* **Directions**: Copy out every line of the listing below verbatim, but leave out the pictures.

* **Data extract**:

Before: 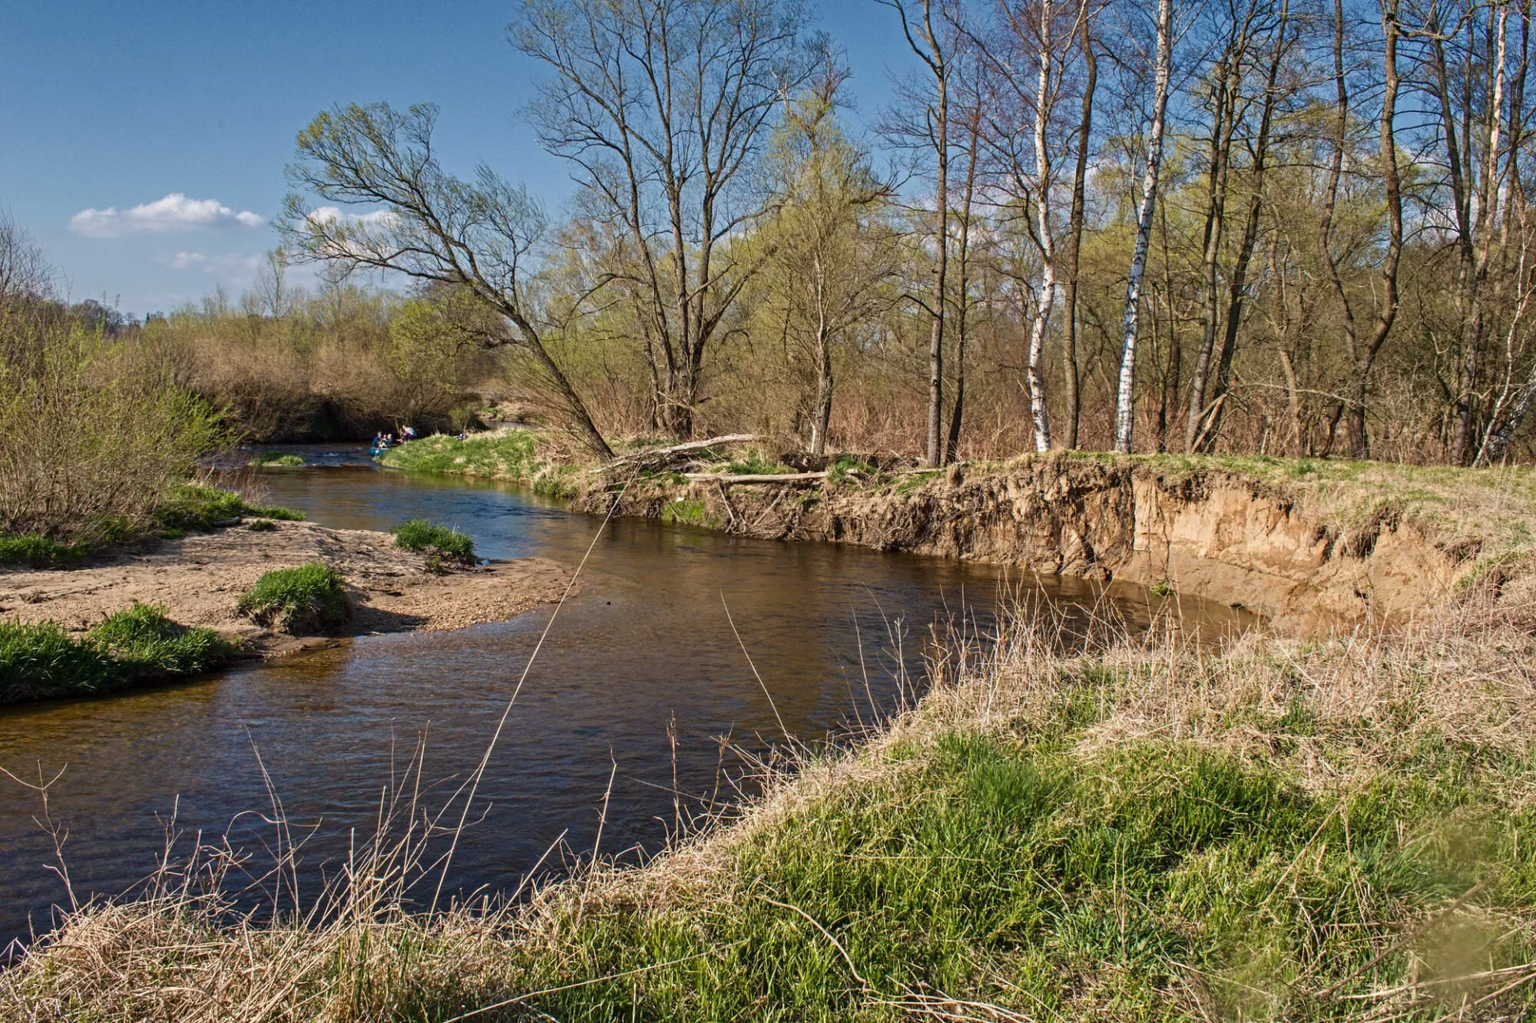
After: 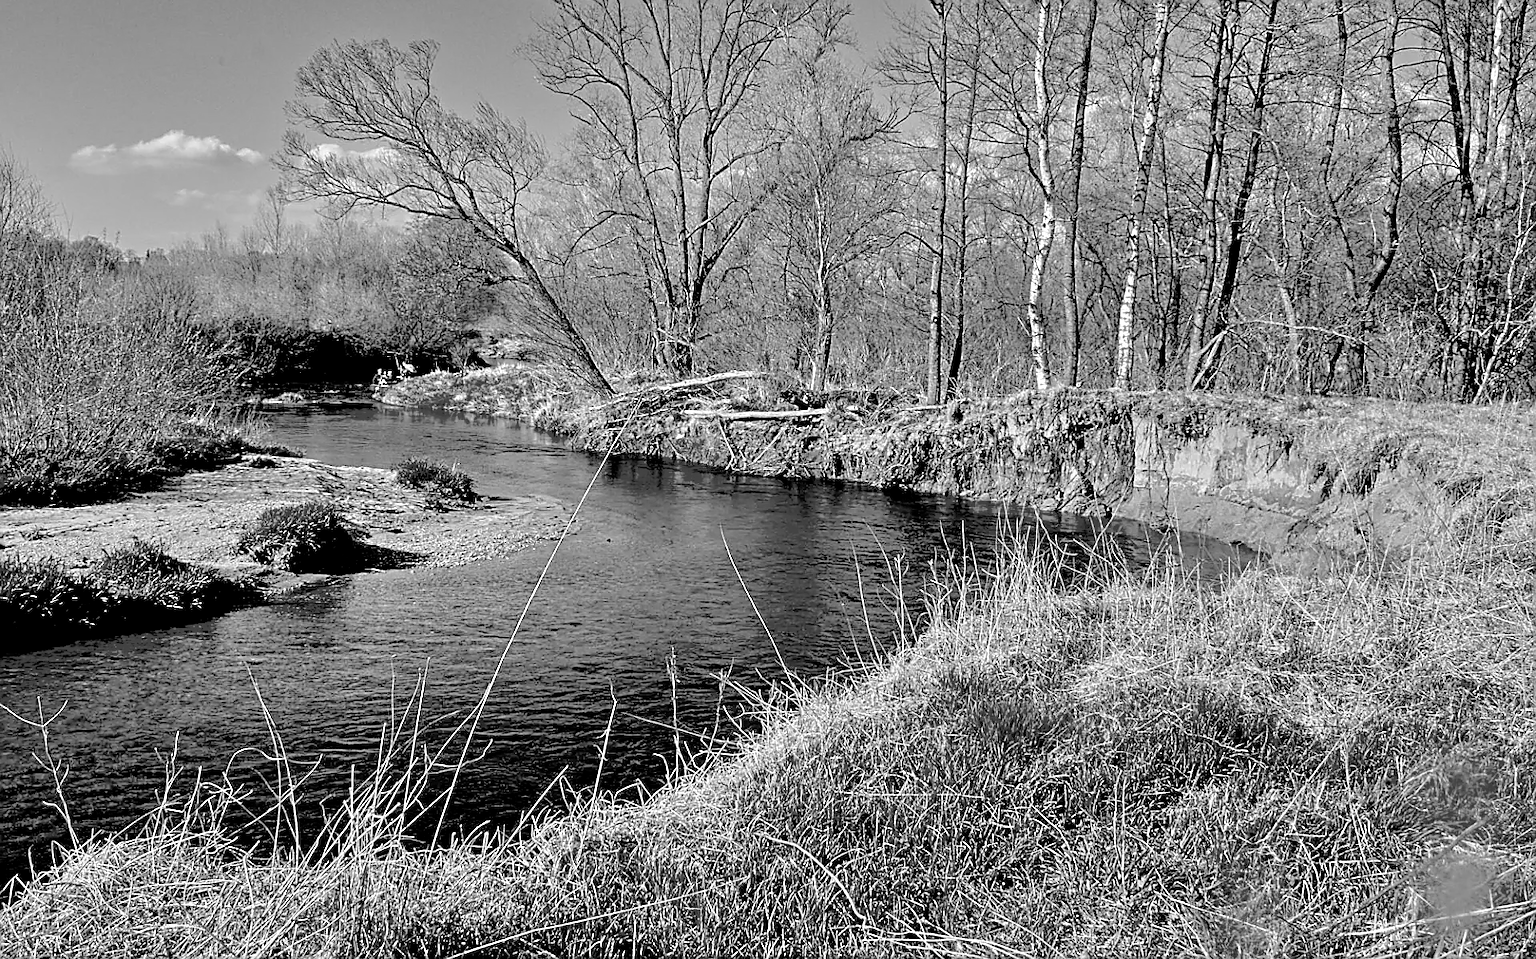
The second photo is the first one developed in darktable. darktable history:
crop and rotate: top 6.25%
monochrome: a 0, b 0, size 0.5, highlights 0.57
shadows and highlights: shadows 12, white point adjustment 1.2, soften with gaussian
exposure: black level correction 0.029, exposure -0.073 EV, compensate highlight preservation false
tone equalizer: -7 EV 0.15 EV, -6 EV 0.6 EV, -5 EV 1.15 EV, -4 EV 1.33 EV, -3 EV 1.15 EV, -2 EV 0.6 EV, -1 EV 0.15 EV, mask exposure compensation -0.5 EV
sharpen: radius 1.4, amount 1.25, threshold 0.7
tone curve: curves: ch0 [(0, 0) (0.003, 0.021) (0.011, 0.021) (0.025, 0.021) (0.044, 0.033) (0.069, 0.053) (0.1, 0.08) (0.136, 0.114) (0.177, 0.171) (0.224, 0.246) (0.277, 0.332) (0.335, 0.424) (0.399, 0.496) (0.468, 0.561) (0.543, 0.627) (0.623, 0.685) (0.709, 0.741) (0.801, 0.813) (0.898, 0.902) (1, 1)], preserve colors none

* **Exercise answer**:
Before: 
After: 
The second photo is the first one developed in darktable. darktable history:
crop and rotate: top 6.25%
monochrome: a 0, b 0, size 0.5, highlights 0.57
shadows and highlights: shadows 12, white point adjustment 1.2, soften with gaussian
exposure: black level correction 0.029, exposure -0.073 EV, compensate highlight preservation false
tone equalizer: -7 EV 0.15 EV, -6 EV 0.6 EV, -5 EV 1.15 EV, -4 EV 1.33 EV, -3 EV 1.15 EV, -2 EV 0.6 EV, -1 EV 0.15 EV, mask exposure compensation -0.5 EV
sharpen: radius 1.4, amount 1.25, threshold 0.7
tone curve: curves: ch0 [(0, 0) (0.003, 0.021) (0.011, 0.021) (0.025, 0.021) (0.044, 0.033) (0.069, 0.053) (0.1, 0.08) (0.136, 0.114) (0.177, 0.171) (0.224, 0.246) (0.277, 0.332) (0.335, 0.424) (0.399, 0.496) (0.468, 0.561) (0.543, 0.627) (0.623, 0.685) (0.709, 0.741) (0.801, 0.813) (0.898, 0.902) (1, 1)], preserve colors none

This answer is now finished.